To fail over traffic, you must manually set the routing control state for your active Region to OFF to stop sending traffic to it. Then, you must set the standby Region’s routing control state to ON to start traffic flowing there. You can update several routing controls at the same time with one API call: update-routing-control-states. When the request is successful, the response is empty.

Here is an example:

aws route53-recovery-cluster update-routing-control-states \
--update-routing-control-state-entries '[{"RoutingControlArn": "arn:aws:route53-recovery-control::111122223333:controlpanel/0123456bbbbbbb0123456bbbbbb0123456/routingcontrol/abcdefg1234567", "RoutingControlState": "Off"},
{"RoutingControlArn": "arn:aws:route53-recovery-control::111122223333:controlpanel/0123456bbbbbbb0123456bbbbbb0123456/routingcontrol/hijklmnop987654321", "RoutingControlState": "On"}]' \
--region us-west-2 \
--endpoint-url https://host-dddddd.us-west-2.example.com/v1

After a few seconds, the DNS address is updated, and application traffic is now routed to the standby Region:

Now that you’ve successfully shifted traffic to the standby Region, you can start troubleshooting the issue that caused the outage in the active Region.

Test a Regional failback

You can also fail back traffic to the active Region after the issue that triggered the Regional failover gets resolved. Set the routing control state for the standby Region to OFF to stop sending traffic there, and set the routing control state for the active Region to ON to start traffic flowing there again. As with failover, you can make these changes in one CLI update by using the update-routing-control-states API operation. Here’s an example:

aws route53-recovery-cluster update-routing-control-states \
--update-routing-control-state-entries '[{"RoutingControlArn": "arn:aws:route53-recovery-control::111122223333:controlpanel/0123456bbbbbbb0123456bbbbbb0123456/routingcontrol/abcdefg1234567", "RoutingControlState": "On"},
{"RoutingControlArn": "arn:aws:route53-recovery-control::111122223333:controlpanel/0123456bbbbbbb0123456bbbbbb0123456/routingcontrol/hijklmnop987654321", "RoutingControlState": "Off"}]' \
--region us-west-2 \
--endpoint-url https://host-dddddd.us-west-2.example.com/v1

After a few seconds, the DNS address is updated and application traffic is now re-routed back to the active Region:

Clean up

To reduce costs, you can delete the AWS resources that you created for the example in this blog. To assist you, you can use a script that I provide to remove resources. In the route-53-application-recovery-controller-codepipeline-with-terraform folder, there is a shell script called destroy-db-app-cicd-stack.1.sh that performs the following actions:

• Deletes the Route 53 ARC components for readiness checks and routing controls, Route 53 Health Checks, and Route 53 DNS records.
• Deletes the CI/CD pipeline.
• Deletes the AWS resources in two AWS Regions.
• Deletes the Amazon DynamoDB global table.
• Deletes the Amazon S3 Bucket where a copy of the source code was stored.

Run the shell script and redirect its output to a local file so that you can track progress of the deletion process and make sure that all AWS resources were deleted successfully.
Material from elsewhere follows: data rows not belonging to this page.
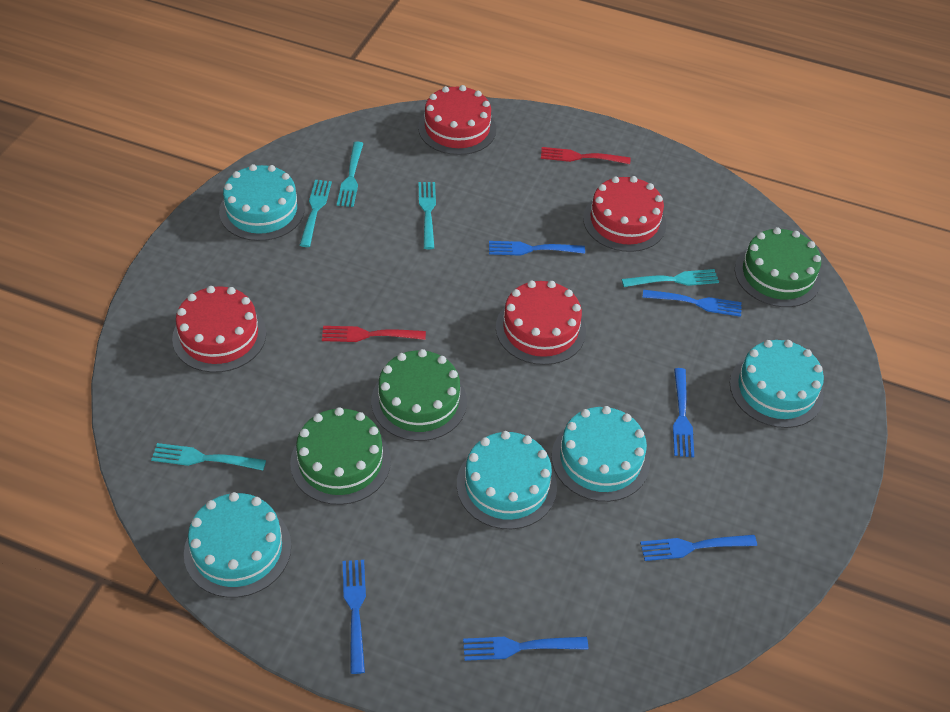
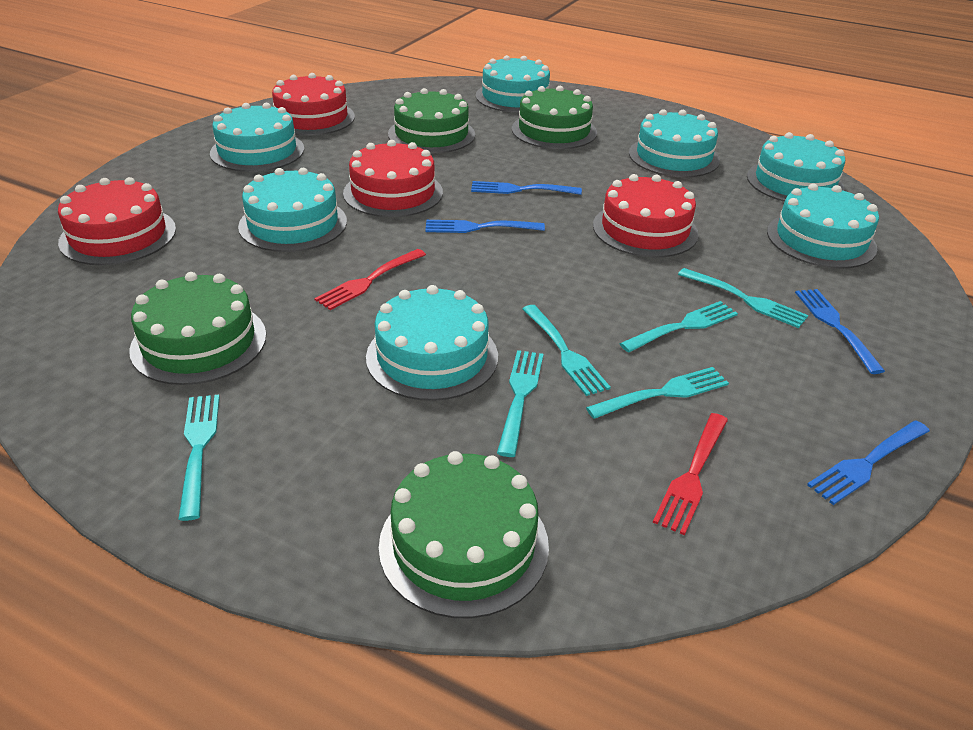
blue fork: [343,560,366,674] [463,637,588,661] [489,241,585,256] [640,535,757,561] [642,290,742,317] [673,368,694,457] = 6 -> [425,220,545,233] [471,181,582,195] [795,289,885,374] [807,420,930,505] = 4
green cake: [290,407,391,505] [371,349,467,441] [735,227,821,307] = 3 -> [129,272,266,385] [379,451,549,618] [388,88,475,153] [512,86,597,149] = 4
turquoise cake: [184,492,291,598] [219,164,304,241] [457,431,557,529] [552,406,650,502] [730,340,824,428] = 5 -> [210,103,304,172] [238,168,347,252] [366,285,498,401] [476,55,550,113] [629,109,720,177] [747,132,845,202] [767,183,879,269] = 7
turquoise fork: [151,443,266,470] [300,180,332,247] [337,142,364,207] [419,182,436,249] [622,269,719,287] = 5 -> [178,395,220,521] [497,350,543,457] [522,305,611,396] [586,367,729,419] [619,301,738,353] [678,268,808,328] = 6

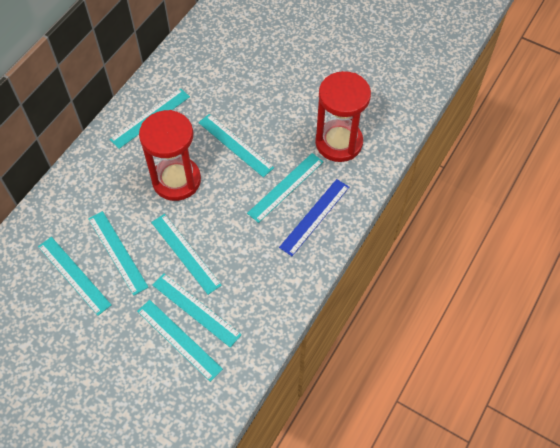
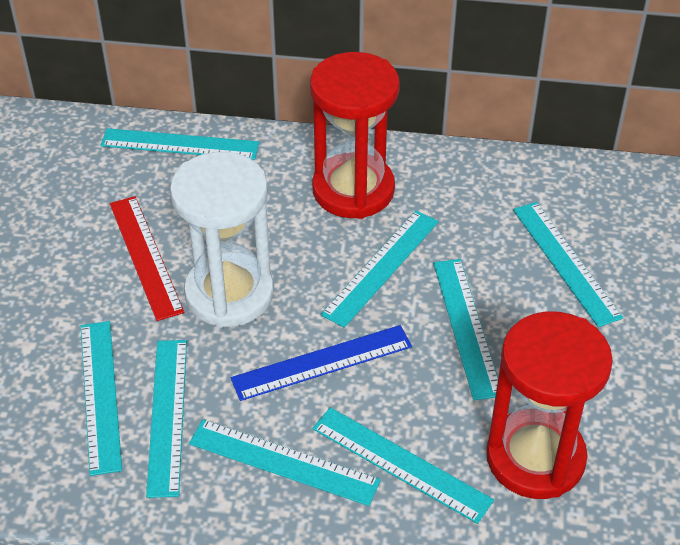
red ruler: none = 0 -> [110,196,184,321] = 1
white hourglass: none = 0 -> [170,152,274,328] = 1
To run the script, type the following at a terminal command prompt:

cd route-53-application-recovery-controller-codepipeline-with-terraform

./destroy-db-app-cicd-stack.sh > my_terraform_delete.log 2>&1

It may take up to 20 minutes to delete all AWS resources in both Regions.

Conclusion

In this blog post, you learned how to use Route 53 ARC together with CodePipeline, CodeBuild, CodeDeploy, and Terraform to deploy and run an application with a recovery-oriented architecture on AWS. The process included partitioning the application into multiple and redundant isolated cells that align with two AWS Regions. Next, you deployed changes incrementally to one cell at a time, to avoid correlated failures between Regions. Finally, you mitigated an outage by removing an impaired cell from service and re-routing traffic to a healthy cell. Feel free to experiment with these scripts and adapt them to your needs. I hope this post has been useful, and if you have questions, feel free to start a new thread in the Amazon Route 53 Application Recovery Controller forum.